======== Supplied material ========
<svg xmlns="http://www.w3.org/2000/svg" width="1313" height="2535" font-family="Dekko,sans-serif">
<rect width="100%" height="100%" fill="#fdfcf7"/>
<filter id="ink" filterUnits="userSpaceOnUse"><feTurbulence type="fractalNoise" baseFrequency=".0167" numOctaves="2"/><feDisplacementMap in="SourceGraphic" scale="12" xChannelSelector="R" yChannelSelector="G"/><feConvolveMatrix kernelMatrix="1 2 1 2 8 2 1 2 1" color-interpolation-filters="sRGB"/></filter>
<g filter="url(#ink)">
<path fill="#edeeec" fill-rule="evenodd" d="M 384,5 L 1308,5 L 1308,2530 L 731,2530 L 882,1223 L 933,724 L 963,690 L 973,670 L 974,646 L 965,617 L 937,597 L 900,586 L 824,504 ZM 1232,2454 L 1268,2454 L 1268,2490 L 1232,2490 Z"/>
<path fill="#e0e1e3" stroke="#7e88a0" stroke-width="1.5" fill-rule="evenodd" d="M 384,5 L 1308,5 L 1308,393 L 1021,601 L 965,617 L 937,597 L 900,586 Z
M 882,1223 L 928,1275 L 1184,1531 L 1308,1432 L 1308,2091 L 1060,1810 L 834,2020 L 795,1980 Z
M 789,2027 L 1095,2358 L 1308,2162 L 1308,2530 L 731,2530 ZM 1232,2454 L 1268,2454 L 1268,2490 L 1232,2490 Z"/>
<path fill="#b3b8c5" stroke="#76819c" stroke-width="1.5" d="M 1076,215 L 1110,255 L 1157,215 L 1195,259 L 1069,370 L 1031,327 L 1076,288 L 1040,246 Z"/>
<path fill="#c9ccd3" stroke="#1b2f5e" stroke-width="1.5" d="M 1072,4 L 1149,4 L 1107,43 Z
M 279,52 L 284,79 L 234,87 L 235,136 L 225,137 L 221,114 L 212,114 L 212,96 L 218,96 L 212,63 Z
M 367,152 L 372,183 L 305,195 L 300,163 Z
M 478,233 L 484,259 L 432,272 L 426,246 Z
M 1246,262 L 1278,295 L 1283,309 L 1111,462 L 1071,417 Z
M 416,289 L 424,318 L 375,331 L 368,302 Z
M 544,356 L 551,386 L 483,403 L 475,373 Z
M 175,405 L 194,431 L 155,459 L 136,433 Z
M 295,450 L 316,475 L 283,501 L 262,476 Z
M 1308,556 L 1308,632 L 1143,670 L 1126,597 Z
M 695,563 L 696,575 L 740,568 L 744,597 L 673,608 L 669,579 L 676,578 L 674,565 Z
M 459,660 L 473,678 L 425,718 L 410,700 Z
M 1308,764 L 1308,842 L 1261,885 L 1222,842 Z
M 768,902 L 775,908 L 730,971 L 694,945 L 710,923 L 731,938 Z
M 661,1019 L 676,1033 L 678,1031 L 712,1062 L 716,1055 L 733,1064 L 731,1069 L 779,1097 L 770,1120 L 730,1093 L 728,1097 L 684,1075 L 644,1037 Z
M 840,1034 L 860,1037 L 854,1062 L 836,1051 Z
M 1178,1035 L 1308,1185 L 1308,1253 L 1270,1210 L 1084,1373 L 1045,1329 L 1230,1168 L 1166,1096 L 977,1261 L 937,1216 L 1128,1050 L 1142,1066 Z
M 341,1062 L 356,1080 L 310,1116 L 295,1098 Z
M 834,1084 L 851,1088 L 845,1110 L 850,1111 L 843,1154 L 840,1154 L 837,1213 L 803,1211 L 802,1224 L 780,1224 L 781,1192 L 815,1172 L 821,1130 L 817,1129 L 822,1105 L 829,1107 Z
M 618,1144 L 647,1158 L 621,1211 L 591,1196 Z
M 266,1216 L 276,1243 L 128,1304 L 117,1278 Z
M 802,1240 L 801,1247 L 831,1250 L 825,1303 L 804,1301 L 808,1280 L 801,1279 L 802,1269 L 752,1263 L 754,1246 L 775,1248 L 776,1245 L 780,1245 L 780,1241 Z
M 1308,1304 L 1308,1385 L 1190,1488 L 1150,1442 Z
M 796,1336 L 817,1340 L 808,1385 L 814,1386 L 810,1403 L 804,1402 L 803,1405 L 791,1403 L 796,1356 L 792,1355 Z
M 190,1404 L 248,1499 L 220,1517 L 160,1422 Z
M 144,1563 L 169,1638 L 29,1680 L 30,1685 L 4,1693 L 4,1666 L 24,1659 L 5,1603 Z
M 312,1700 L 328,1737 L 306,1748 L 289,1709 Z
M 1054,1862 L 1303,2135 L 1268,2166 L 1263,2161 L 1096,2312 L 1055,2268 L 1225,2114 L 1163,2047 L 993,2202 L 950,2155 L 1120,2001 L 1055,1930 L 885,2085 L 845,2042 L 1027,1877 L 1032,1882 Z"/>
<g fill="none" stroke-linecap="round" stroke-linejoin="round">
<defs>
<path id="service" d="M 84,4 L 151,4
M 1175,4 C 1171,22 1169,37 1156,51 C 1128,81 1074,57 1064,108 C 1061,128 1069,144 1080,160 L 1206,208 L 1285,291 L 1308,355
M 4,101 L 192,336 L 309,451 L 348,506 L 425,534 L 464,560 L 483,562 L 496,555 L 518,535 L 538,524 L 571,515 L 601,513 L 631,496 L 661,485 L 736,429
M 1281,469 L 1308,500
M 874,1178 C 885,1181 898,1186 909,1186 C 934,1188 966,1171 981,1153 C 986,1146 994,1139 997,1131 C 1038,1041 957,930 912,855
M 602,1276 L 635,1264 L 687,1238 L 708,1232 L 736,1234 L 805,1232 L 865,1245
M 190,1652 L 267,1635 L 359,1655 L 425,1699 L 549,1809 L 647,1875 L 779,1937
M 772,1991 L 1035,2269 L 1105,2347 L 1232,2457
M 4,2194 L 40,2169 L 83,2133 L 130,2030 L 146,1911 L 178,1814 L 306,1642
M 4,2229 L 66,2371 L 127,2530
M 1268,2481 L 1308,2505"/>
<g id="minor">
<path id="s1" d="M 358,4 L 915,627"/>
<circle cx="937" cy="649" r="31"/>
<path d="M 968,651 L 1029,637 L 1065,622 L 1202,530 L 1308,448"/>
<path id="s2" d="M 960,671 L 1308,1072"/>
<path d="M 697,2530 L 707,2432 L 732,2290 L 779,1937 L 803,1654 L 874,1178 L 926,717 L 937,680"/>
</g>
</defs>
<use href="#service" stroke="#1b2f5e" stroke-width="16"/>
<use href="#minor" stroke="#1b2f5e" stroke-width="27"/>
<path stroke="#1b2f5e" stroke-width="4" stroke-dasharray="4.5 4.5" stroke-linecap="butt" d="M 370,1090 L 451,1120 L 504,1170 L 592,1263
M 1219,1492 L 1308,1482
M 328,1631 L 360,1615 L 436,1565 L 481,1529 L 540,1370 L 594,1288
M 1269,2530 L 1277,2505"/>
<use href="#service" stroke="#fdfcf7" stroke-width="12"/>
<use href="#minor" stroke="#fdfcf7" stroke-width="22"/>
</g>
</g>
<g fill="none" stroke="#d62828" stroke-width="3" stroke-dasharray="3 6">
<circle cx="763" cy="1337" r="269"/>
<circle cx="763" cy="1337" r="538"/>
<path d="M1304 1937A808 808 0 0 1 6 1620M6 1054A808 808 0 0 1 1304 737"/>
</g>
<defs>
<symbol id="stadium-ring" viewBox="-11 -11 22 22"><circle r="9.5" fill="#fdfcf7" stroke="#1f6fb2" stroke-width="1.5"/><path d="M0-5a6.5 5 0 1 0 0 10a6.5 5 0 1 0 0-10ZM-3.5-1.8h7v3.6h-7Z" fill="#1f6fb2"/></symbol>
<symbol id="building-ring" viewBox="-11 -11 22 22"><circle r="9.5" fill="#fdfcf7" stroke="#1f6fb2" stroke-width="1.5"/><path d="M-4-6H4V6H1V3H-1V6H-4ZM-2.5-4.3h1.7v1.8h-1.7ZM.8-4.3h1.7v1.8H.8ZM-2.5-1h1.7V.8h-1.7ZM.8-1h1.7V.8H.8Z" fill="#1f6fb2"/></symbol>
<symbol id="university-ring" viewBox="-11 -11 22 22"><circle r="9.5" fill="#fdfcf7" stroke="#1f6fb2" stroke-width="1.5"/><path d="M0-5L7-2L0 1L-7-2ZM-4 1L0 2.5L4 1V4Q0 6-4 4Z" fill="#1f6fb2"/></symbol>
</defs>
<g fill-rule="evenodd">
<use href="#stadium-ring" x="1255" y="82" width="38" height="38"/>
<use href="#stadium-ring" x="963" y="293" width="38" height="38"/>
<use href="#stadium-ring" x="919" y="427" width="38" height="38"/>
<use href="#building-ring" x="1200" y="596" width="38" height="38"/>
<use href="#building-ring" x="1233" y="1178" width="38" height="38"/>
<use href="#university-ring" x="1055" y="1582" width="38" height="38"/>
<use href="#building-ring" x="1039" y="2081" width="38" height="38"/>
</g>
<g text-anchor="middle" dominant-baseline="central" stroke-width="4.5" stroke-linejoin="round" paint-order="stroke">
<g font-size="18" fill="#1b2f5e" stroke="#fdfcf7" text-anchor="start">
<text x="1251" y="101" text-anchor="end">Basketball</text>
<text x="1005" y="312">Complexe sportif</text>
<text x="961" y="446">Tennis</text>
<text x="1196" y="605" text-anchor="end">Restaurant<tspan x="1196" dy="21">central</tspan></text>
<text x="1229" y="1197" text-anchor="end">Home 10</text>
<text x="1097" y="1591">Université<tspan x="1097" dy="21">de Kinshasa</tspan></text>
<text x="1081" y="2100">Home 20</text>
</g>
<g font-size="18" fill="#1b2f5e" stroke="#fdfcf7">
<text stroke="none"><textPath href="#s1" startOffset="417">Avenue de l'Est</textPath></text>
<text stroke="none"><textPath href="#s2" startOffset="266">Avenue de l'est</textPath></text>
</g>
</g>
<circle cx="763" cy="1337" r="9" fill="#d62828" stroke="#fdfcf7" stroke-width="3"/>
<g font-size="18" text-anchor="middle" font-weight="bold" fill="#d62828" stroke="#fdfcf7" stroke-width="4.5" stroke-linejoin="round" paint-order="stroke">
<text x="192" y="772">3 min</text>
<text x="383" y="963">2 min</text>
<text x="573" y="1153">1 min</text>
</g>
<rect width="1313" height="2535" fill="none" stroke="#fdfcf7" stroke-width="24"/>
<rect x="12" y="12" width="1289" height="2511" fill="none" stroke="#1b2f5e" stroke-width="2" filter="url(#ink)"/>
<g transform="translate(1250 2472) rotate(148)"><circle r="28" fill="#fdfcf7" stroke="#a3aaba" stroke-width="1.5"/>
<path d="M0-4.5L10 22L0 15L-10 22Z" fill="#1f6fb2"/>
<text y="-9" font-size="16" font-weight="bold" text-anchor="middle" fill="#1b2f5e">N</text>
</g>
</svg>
========
Using the entries above, repeat only the lines from the one containing "M 695,563 L" through the one containing "84,4 L 151,4", end lines included.

Worked solution >>
M 695,563 L 696,575 L 740,568 L 744,597 L 673,608 L 669,579 L 676,578 L 674,565 Z
M 459,660 L 473,678 L 425,718 L 410,700 Z
M 1308,764 L 1308,842 L 1261,885 L 1222,842 Z
M 768,902 L 775,908 L 730,971 L 694,945 L 710,923 L 731,938 Z
M 661,1019 L 676,1033 L 678,1031 L 712,1062 L 716,1055 L 733,1064 L 731,1069 L 779,1097 L 770,1120 L 730,1093 L 728,1097 L 684,1075 L 644,1037 Z
M 840,1034 L 860,1037 L 854,1062 L 836,1051 Z
M 1178,1035 L 1308,1185 L 1308,1253 L 1270,1210 L 1084,1373 L 1045,1329 L 1230,1168 L 1166,1096 L 977,1261 L 937,1216 L 1128,1050 L 1142,1066 Z
M 341,1062 L 356,1080 L 310,1116 L 295,1098 Z
M 834,1084 L 851,1088 L 845,1110 L 850,1111 L 843,1154 L 840,1154 L 837,1213 L 803,1211 L 802,1224 L 780,1224 L 781,1192 L 815,1172 L 821,1130 L 817,1129 L 822,1105 L 829,1107 Z
M 618,1144 L 647,1158 L 621,1211 L 591,1196 Z
M 266,1216 L 276,1243 L 128,1304 L 117,1278 Z
M 802,1240 L 801,1247 L 831,1250 L 825,1303 L 804,1301 L 808,1280 L 801,1279 L 802,1269 L 752,1263 L 754,1246 L 775,1248 L 776,1245 L 780,1245 L 780,1241 Z
M 1308,1304 L 1308,1385 L 1190,1488 L 1150,1442 Z
M 796,1336 L 817,1340 L 808,1385 L 814,1386 L 810,1403 L 804,1402 L 803,1405 L 791,1403 L 796,1356 L 792,1355 Z
M 190,1404 L 248,1499 L 220,1517 L 160,1422 Z
M 144,1563 L 169,1638 L 29,1680 L 30,1685 L 4,1693 L 4,1666 L 24,1659 L 5,1603 Z
M 312,1700 L 328,1737 L 306,1748 L 289,1709 Z
M 1054,1862 L 1303,2135 L 1268,2166 L 1263,2161 L 1096,2312 L 1055,2268 L 1225,2114 L 1163,2047 L 993,2202 L 950,2155 L 1120,2001 L 1055,1930 L 885,2085 L 845,2042 L 1027,1877 L 1032,1882 Z"/>
<g fill="none" stroke-linecap="round" stroke-linejoin="round">
<defs>
<path id="service" d="M 84,4 L 151,4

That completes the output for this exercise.